大木は周囲の木々と比べ突き抜けて大きく、視界のさえぎられるこの森の中でも離れた場所から視認できるほどだった。そこに空いた洞も巨大であり、僕らが拠点としている洞窟の倍以上の広さがありそうだ。
「あっ! ナイトだ~。 おっかえり~!」
洞の入り口には二人の人影があり、おそらく見張りなのだろう。そのうちの一人、淡い青髪の小柄な少女がナイトへと駆け寄り、抱き着いた。
「はは。ヒーラ、出迎えありがとうございます。ただいま戻りました」
「うん。ヒーラは良い子にしてたよ~。みんなの傷もい~っぱい癒したんだから~!」
「はは。ヒーラはえらいですね。いつもありがとうございます」
「……その、ナイトさん。そちらの方は?」
いきなり起こる出来事に僕はたまらずナイトに声をかける。
「はは。彼女は僕達のギルドメンバーであるヒーラです」
「あれ~。そちらのお二人さんは誰なの~。ヒーラ、知らないよ~」
「こちらはサイチさんとマオさん。僕たちと同じ転生者です」
ナイトが僕らの事を少女に紹介する。
「あっ。よろしくお願いします。神主佐一と言います」
「浅木真央です。よろしくね」
「へ~。お二人ともギルドに入ってくれるんだね~。ウチはヒーラ。よろしくね~」
「ヒーラ。まだ二人は正式にギルドに入ったわけではありません。二人には他にパーティメンバーがいるので、その人たちにも確認してもらわなきゃならないんです」
「え~。めんどくさい~。みんなで協力した方が絶対にいいのに~」
ヒーラと名乗った淡い青髪の少女はナイトに抱き着いたままこちらに顔を向ける。年齢はまだ十代前半だろうか。こんな幼い子も転生者として頑張っているのか。僕は少なくない衝撃を受ける。

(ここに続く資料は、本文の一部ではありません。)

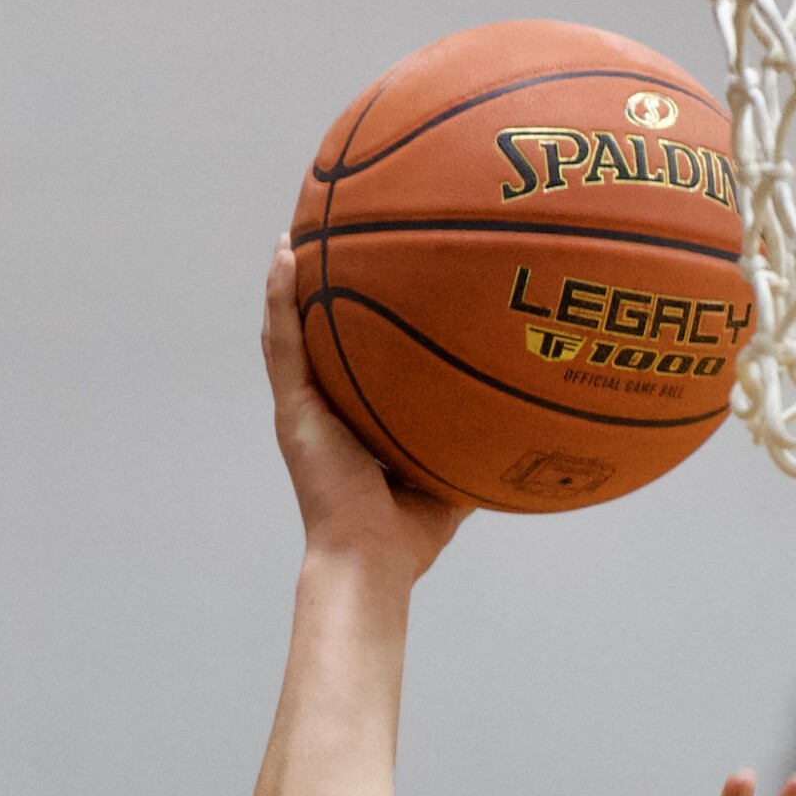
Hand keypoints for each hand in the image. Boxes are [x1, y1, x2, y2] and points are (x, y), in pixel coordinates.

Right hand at [261, 239, 467, 579]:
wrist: (372, 560)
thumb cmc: (406, 538)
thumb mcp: (449, 482)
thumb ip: (467, 449)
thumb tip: (514, 428)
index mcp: (350, 427)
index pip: (348, 365)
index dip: (351, 327)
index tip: (368, 285)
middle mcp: (322, 413)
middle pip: (314, 340)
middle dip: (316, 293)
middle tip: (325, 244)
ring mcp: (303, 409)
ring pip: (287, 333)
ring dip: (288, 283)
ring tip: (295, 235)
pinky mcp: (293, 411)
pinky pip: (282, 343)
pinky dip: (281, 298)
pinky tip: (287, 256)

「お二人とは戦闘メンバーだけでも顔合わせしておきましょうか。ヒーラ。パーティのみんなを連れてきてくれないかな」
「うん。分かった~。二人ともちょっと待っててね~」
ギルド。この世界に来てから出会う初めての転生者達だ。いったいどんな人物なのだろうか。僕らは駆け出していくヒーラの後ろ姿を見送る。